WHAT?! is Drooly Dog’s Advice Column for the Creative and Perplexed. In which I answer burning questions about the creative process and what might be holding up that brain of yours. Send your questions to: hellodroolydog@gmail.com.

Dear Drooly Dog: I am a writer, and I have a story that I’ve worked on for about six months. In that time, the number of characters in my story seems to have grown exponentially. I just keep feeling like I need another one, and another one.
My problem is, now I’m not sure which character to focus on. There are many reasons why multiple characters could be the main character in the story. How do I choose? If I focus on one, I feel like I am missing out on the others. And I don’t like the idea of there being just this one character who is important, and all these others are just bit players or supporting the story.
What can I do to narrow this down? Help!
– Cast of Thousands

Dear Thousands:
Creating characters is great, isn’t it? I mean, all these lives and stories and wardrobes and all of it. It’s easy to fall in love with all of these people at the same time. In my case, I feel like my characters are people who don’t happen to have a body at the moment. I can’t explain it, but they are real people to me.
It sounds to me, though, like your issue might not be so much with characters as with stories.
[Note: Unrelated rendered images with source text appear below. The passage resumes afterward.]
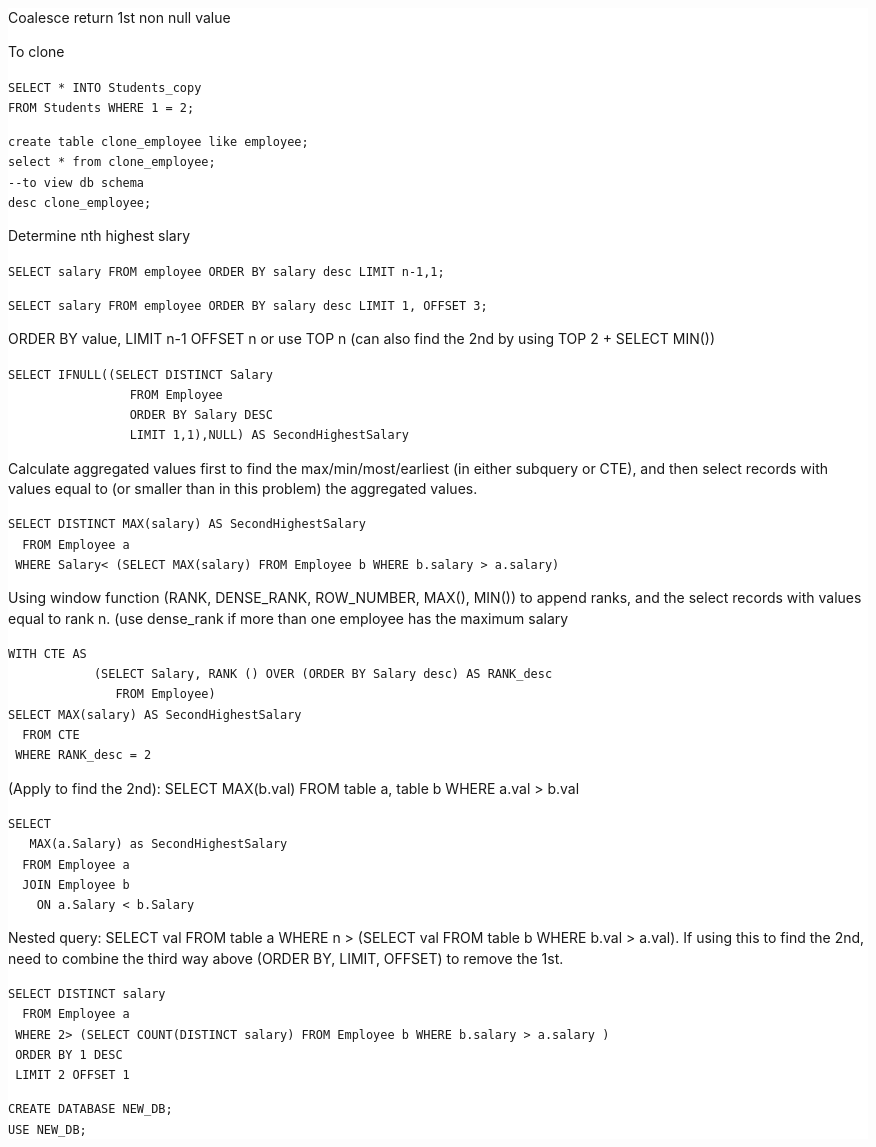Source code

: Coalesce return 1st non null value

To clone
```
SELECT * INTO Students_copy
FROM Students WHERE 1 = 2;
```
```
create table clone_employee like employee;
select * from clone_employee;
--to view db schema
desc clone_employee;
```
Determine nth highest slary
```
SELECT salary FROM employee ORDER BY salary desc LIMIT n-1,1;
```
```
SELECT salary FROM employee ORDER BY salary desc LIMIT 1, OFFSET 3;
```
ORDER BY value, LIMIT n-1 OFFSET n or use TOP n (can also find the 2nd by using TOP 2 + SELECT MIN())
```
SELECT IFNULL((SELECT DISTINCT Salary
	             FROM Employee 
				 ORDER BY Salary DESC 
				 LIMIT 1,1),NULL) AS SecondHighestSalary
```
Calculate aggregated values first to find the max/min/most/earliest (in either subquery or CTE), and then select records with values equal to (or smaller than in this problem) the aggregated values.
```
SELECT DISTINCT MAX(salary) AS SecondHighestSalary
  FROM Employee a
 WHERE Salary< (SELECT MAX(salary) FROM Employee b WHERE b.salary > a.salary)
```
Using window function (RANK, DENSE_RANK, ROW_NUMBER, MAX(), MIN()) to append ranks, and the select records with values equal to rank n. (use dense_rank if more than one employee has the maximum salary
```
WITH CTE AS
			(SELECT Salary, RANK () OVER (ORDER BY Salary desc) AS RANK_desc
			   FROM Employee)
SELECT MAX(salary) AS SecondHighestSalary
  FROM CTE
 WHERE RANK_desc = 2
```
(Apply to find the 2nd): SELECT MAX(b.val) FROM table a, table b WHERE a.val > b.val
```
SELECT
   MAX(a.Salary) as SecondHighestSalary
  FROM Employee a
  JOIN Employee b
    ON a.Salary < b.Salary
```
Nested query: SELECT val FROM table a WHERE n > (SELECT val FROM table b WHERE b.val > a.val). If using this to find the 2nd, need to combine the third way above (ORDER BY, LIMIT, OFFSET) to remove the 1st.
```
SELECT DISTINCT salary
  FROM Employee a
 WHERE 2> (SELECT COUNT(DISTINCT salary) FROM Employee b WHERE b.salary > a.salary )
 ORDER BY 1 DESC
 LIMIT 2 OFFSET 1
```
```
CREATE DATABASE NEW_DB;
USE NEW_DB;
```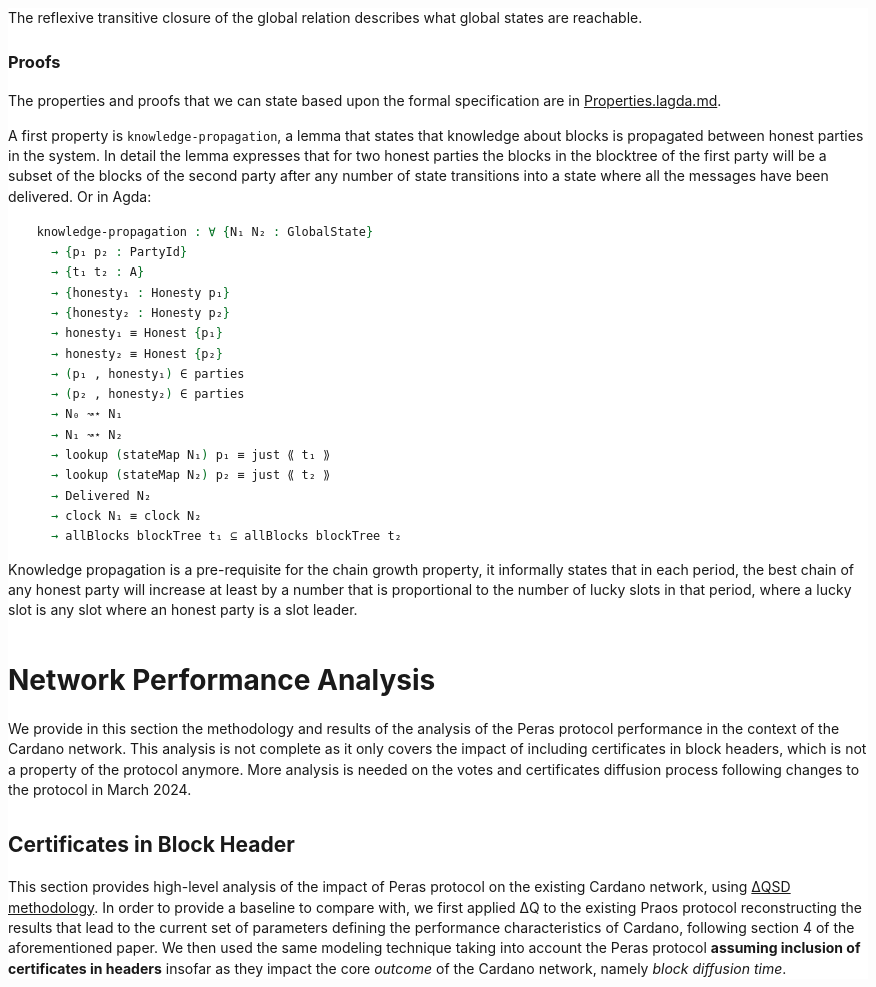 The reflexive transitive closure of the global relation describes what global states are reachable.

### Proofs

The properties and proofs that we can state based upon the formal specification are in [Properties.lagda.md](../../src/Peras/SmallStep/Properties.lagda.md).

A first property is `knowledge-propagation`, a lemma that states that knowledge about blocks is propagated between honest parties in the system. In detail the lemma expresses that for two honest parties the blocks in the blocktree of the first party will be a subset of the blocks of the second party after any number of state transitions into a state where all the messages have been delivered. Or in Agda:

```agda
    knowledge-propagation : ∀ {N₁ N₂ : GlobalState}
      → {p₁ p₂ : PartyId}
      → {t₁ t₂ : A}
      → {honesty₁ : Honesty p₁}
      → {honesty₂ : Honesty p₂}
      → honesty₁ ≡ Honest {p₁}
      → honesty₂ ≡ Honest {p₂}
      → (p₁ , honesty₁) ∈ parties
      → (p₂ , honesty₂) ∈ parties
      → N₀ ↝⋆ N₁
      → N₁ ↝⋆ N₂
      → lookup (stateMap N₁) p₁ ≡ just ⟪ t₁ ⟫
      → lookup (stateMap N₂) p₂ ≡ just ⟪ t₂ ⟫
      → Delivered N₂
      → clock N₁ ≡ clock N₂
      → allBlocks blockTree t₁ ⊆ allBlocks blockTree t₂
```

Knowledge propagation is a pre-requisite for the chain growth property, it informally states that in each period, the best chain of any honest party will increase at least by a number that is proportional to the number of lucky slots in that period, where a lucky slot is any slot where an honest party is a slot leader.

# Network Performance Analysis

We provide in this section the methodology and results of the analysis of the Peras protocol performance in the context of the Cardano network. This analysis is not complete as it only covers the impact of including certificates in block headers, which is not a property of the protocol anymore. More analysis is needed on the votes and certificates diffusion process following changes to the protocol in March 2024.

## Certificates in Block Header

This section provides high-level analysis of the impact of Peras protocol on the existing Cardano network, using [ΔQSD methodology](https://iohk.io/en/research/library/papers/mind-your-outcomes-the-dqsd-paradigm-for-quality-centric-systems-development-and-its-application-to-a-blockchain-case-study/). In order to provide a baseline to compare with, we first applied ΔQ to the existing Praos protocol reconstructing the results that lead to the current set of parameters defining the performance characteristics of Cardano, following section 4 of the aforementioned paper. We then used the same modeling technique taking into account the Peras protocol **assuming inclusion of certificates in headers** insofar as they impact the core _outcome_ of the Cardano network, namely _block diffusion time_.
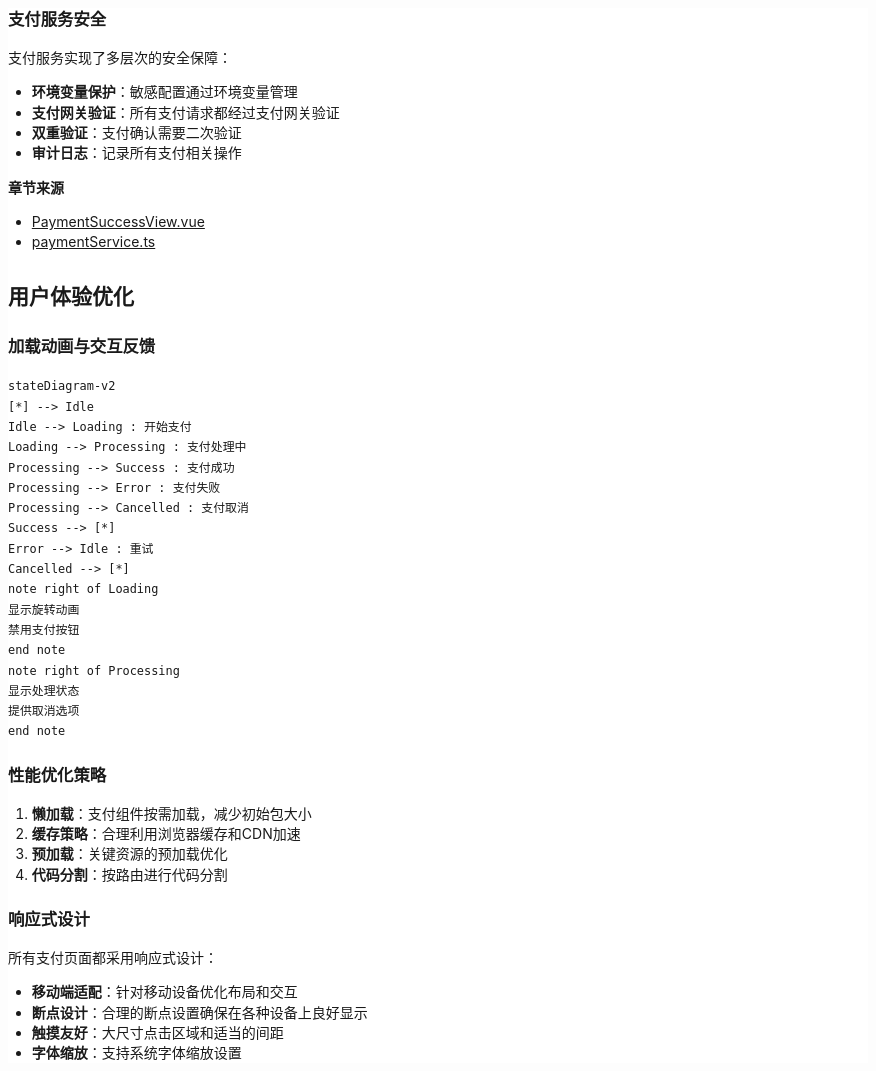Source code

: ### 支付服务安全

支付服务实现了多层次的安全保障：

- **环境变量保护**：敏感配置通过环境变量管理
- **支付网关验证**：所有支付请求都经过支付网关验证
- **双重验证**：支付确认需要二次验证
- **审计日志**：记录所有支付相关操作

**章节来源**
- [PaymentSuccessView.vue](file://src/views/PaymentSuccessView.vue#L80-L120)
- [paymentService.ts](file://src/services/paymentService.ts#L1-L50)

## 用户体验优化

### 加载动画与交互反馈

```mermaid
stateDiagram-v2
[*] --> Idle
Idle --> Loading : 开始支付
Loading --> Processing : 支付处理中
Processing --> Success : 支付成功
Processing --> Error : 支付失败
Processing --> Cancelled : 支付取消
Success --> [*]
Error --> Idle : 重试
Cancelled --> [*]
note right of Loading
显示旋转动画
禁用支付按钮
end note
note right of Processing
显示处理状态
提供取消选项
end note
```

### 性能优化策略

1. **懒加载**：支付组件按需加载，减少初始包大小
2. **缓存策略**：合理利用浏览器缓存和CDN加速
3. **预加载**：关键资源的预加载优化
4. **代码分割**：按路由进行代码分割

### 响应式设计

所有支付页面都采用响应式设计：

- **移动端适配**：针对移动设备优化布局和交互
- **断点设计**：合理的断点设置确保在各种设备上良好显示
- **触摸友好**：大尺寸点击区域和适当的间距
- **字体缩放**：支持系统字体缩放设置
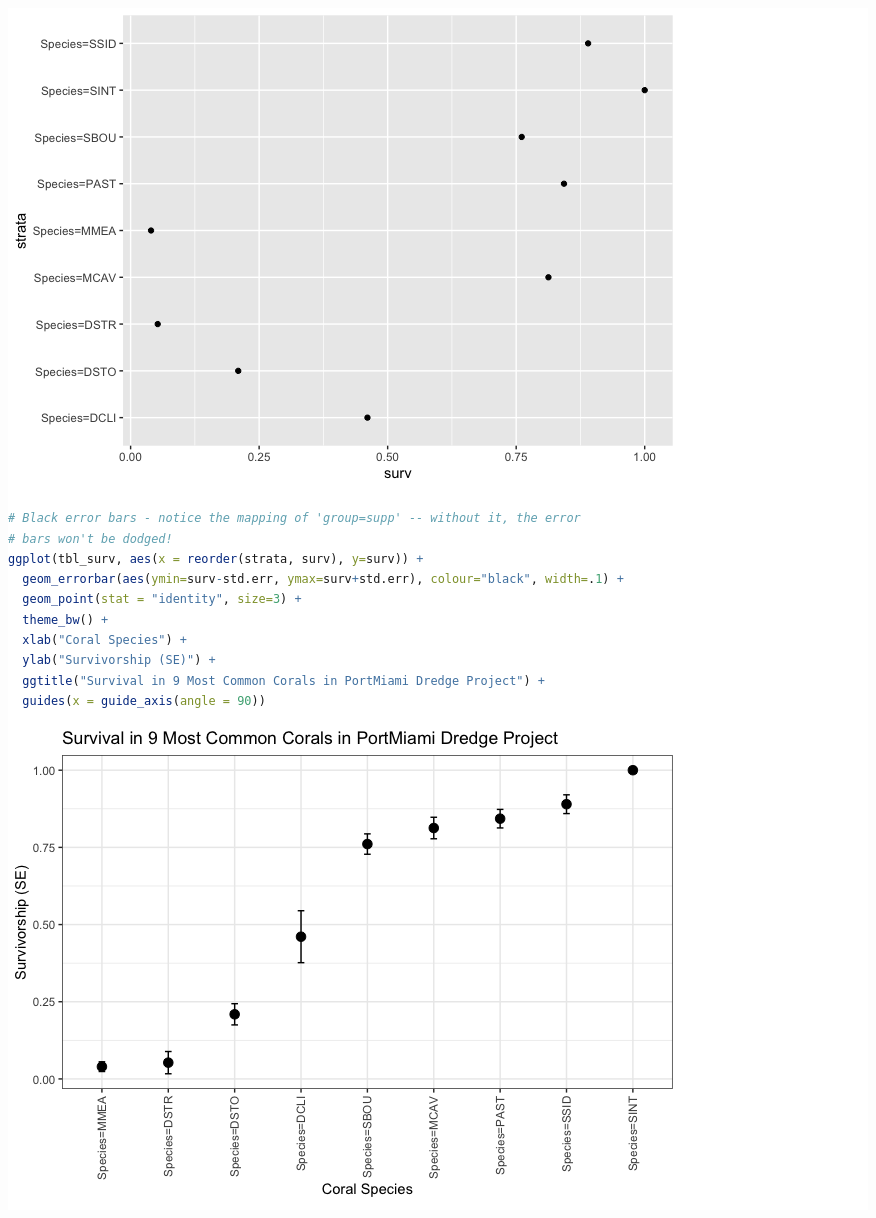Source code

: ![](Figures/plot%20genotype%20survival-1.png)

``` r
# Black error bars - notice the mapping of 'group=supp' -- without it, the error
# bars won't be dodged!
ggplot(tbl_surv, aes(x = reorder(strata, surv), y=surv)) + 
  geom_errorbar(aes(ymin=surv-std.err, ymax=surv+std.err), colour="black", width=.1) +
  geom_point(stat = "identity", size=3) + 
  theme_bw() +
  xlab("Coral Species") +
  ylab("Survivorship (SE)") +
  ggtitle("Survival in 9 Most Common Corals in PortMiami Dredge Project") +
  guides(x = guide_axis(angle = 90))
```

![](Figures/species%20survival%20plot%20se-1.png)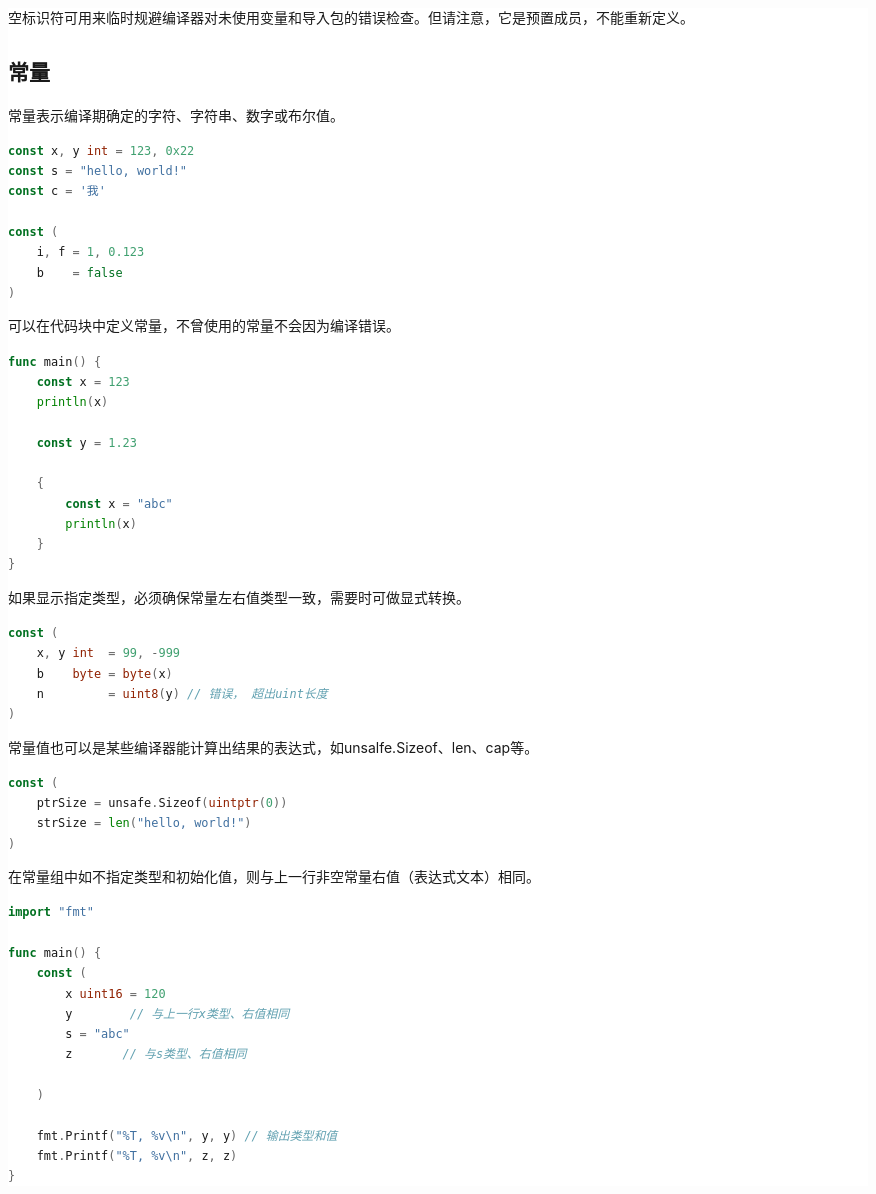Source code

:空标识符可用来临时规避编译器对未使用变量和导入包的错误检查。但请注意，它是预置成员，不能重新定义。

## 常量

常量表示编译期确定的字符、字符串、数字或布尔值。

```go
const x, y int = 123, 0x22
const s = "hello, world!"
const c = '我'

const (
    i, f = 1, 0.123
    b    = false
)
```

可以在代码块中定义常量，不曾使用的常量不会因为编译错误。

```go
func main() {
    const x = 123
    println(x)
    
    const y = 1.23

    {
        const x = "abc"
        println(x)
    }   
}
```

如果显示指定类型，必须确保常量左右值类型一致，需要时可做显式转换。

```go
const (
    x, y int  = 99, -999
    b    byte = byte(x)
    n         = uint8(y) // 错误， 超出uint长度
)
```

常量值也可以是某些编译器能计算出结果的表达式，如unsalfe.Sizeof、len、cap等。

```go
const (
    ptrSize = unsafe.Sizeof(uintptr(0))
    strSize = len("hello, world!")
)
```

在常量组中如不指定类型和初始化值，则与上一行非空常量右值（表达式文本）相同。

```go
import "fmt"

func main() {
	const (
		x uint16 = 120
		y        // 与上一行x类型、右值相同
		s = "abc"
		z 		// 与s类型、右值相同

	)

	fmt.Printf("%T, %v\n", y, y) // 输出类型和值
	fmt.Printf("%T, %v\n", z, z)
}
```
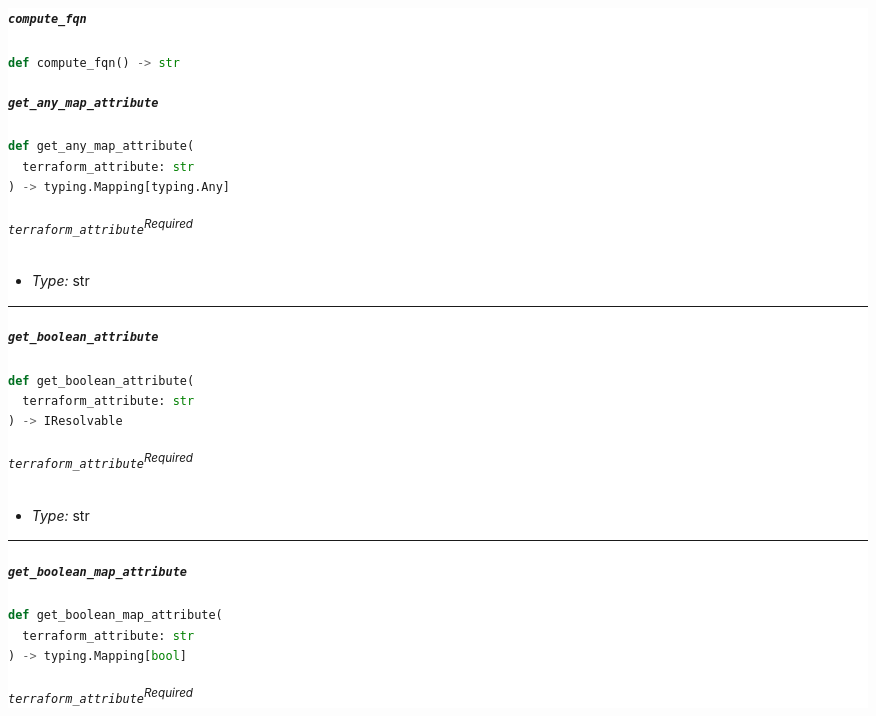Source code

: ##### `compute_fqn` <a name="compute_fqn" id="@cdktf/provider-newrelic.insightsEvent.InsightsEventEventOutputReference.computeFqn"></a>

```python
def compute_fqn() -> str
```

##### `get_any_map_attribute` <a name="get_any_map_attribute" id="@cdktf/provider-newrelic.insightsEvent.InsightsEventEventOutputReference.getAnyMapAttribute"></a>

```python
def get_any_map_attribute(
  terraform_attribute: str
) -> typing.Mapping[typing.Any]
```

###### `terraform_attribute`<sup>Required</sup> <a name="terraform_attribute" id="@cdktf/provider-newrelic.insightsEvent.InsightsEventEventOutputReference.getAnyMapAttribute.parameter.terraformAttribute"></a>

- *Type:* str

---

##### `get_boolean_attribute` <a name="get_boolean_attribute" id="@cdktf/provider-newrelic.insightsEvent.InsightsEventEventOutputReference.getBooleanAttribute"></a>

```python
def get_boolean_attribute(
  terraform_attribute: str
) -> IResolvable
```

###### `terraform_attribute`<sup>Required</sup> <a name="terraform_attribute" id="@cdktf/provider-newrelic.insightsEvent.InsightsEventEventOutputReference.getBooleanAttribute.parameter.terraformAttribute"></a>

- *Type:* str

---

##### `get_boolean_map_attribute` <a name="get_boolean_map_attribute" id="@cdktf/provider-newrelic.insightsEvent.InsightsEventEventOutputReference.getBooleanMapAttribute"></a>

```python
def get_boolean_map_attribute(
  terraform_attribute: str
) -> typing.Mapping[bool]
```

###### `terraform_attribute`<sup>Required</sup> <a name="terraform_attribute" id="@cdktf/provider-newrelic.insightsEvent.InsightsEventEventOutputReference.getBooleanMapAttribute.parameter.terraformAttribute"></a>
In other words, you may have more than one story trying to happen. A character really embodies a story, whether it’s the main focus or a spinoff or a side plot or what have you.
Have you tried breaking your cast list apart and letting the characters naturally fall into their own separate stories? Perhaps there are three that really want to run around together and solve crimes or go on the quest or whatever, and there are these other five who really want to do something else?
And, don’t worry about importance. You can always take a character you like and write them a back story or their own plot. I’ve done that with the Neptune Road stories. I broke out two characters, Philo and May, and let them go off somewhere. And then I spawned a whole other plot whose characters aren’t even in the original story, just because there was an aspect I wanted to explore.
Also: Look for tension or natural alliances among your characters. Are there certain ones who want to partner up? Do battle? Be each other’s biggest problem and/or greatest love? Let those pieces take shape and break the characters into groups accordingly.
And then just be sure to keep biographies and major life events handy for them all so you don’t get them mixed up or forget something important. And, don’t be afraid to let a few of them sit it out for a while and burst forth with their own story later.
Sincerely, Drooly Dog


Drooly Dog offers creative advice only. Nothing legal or medical, please follow of your own accord. It’s up to you, man.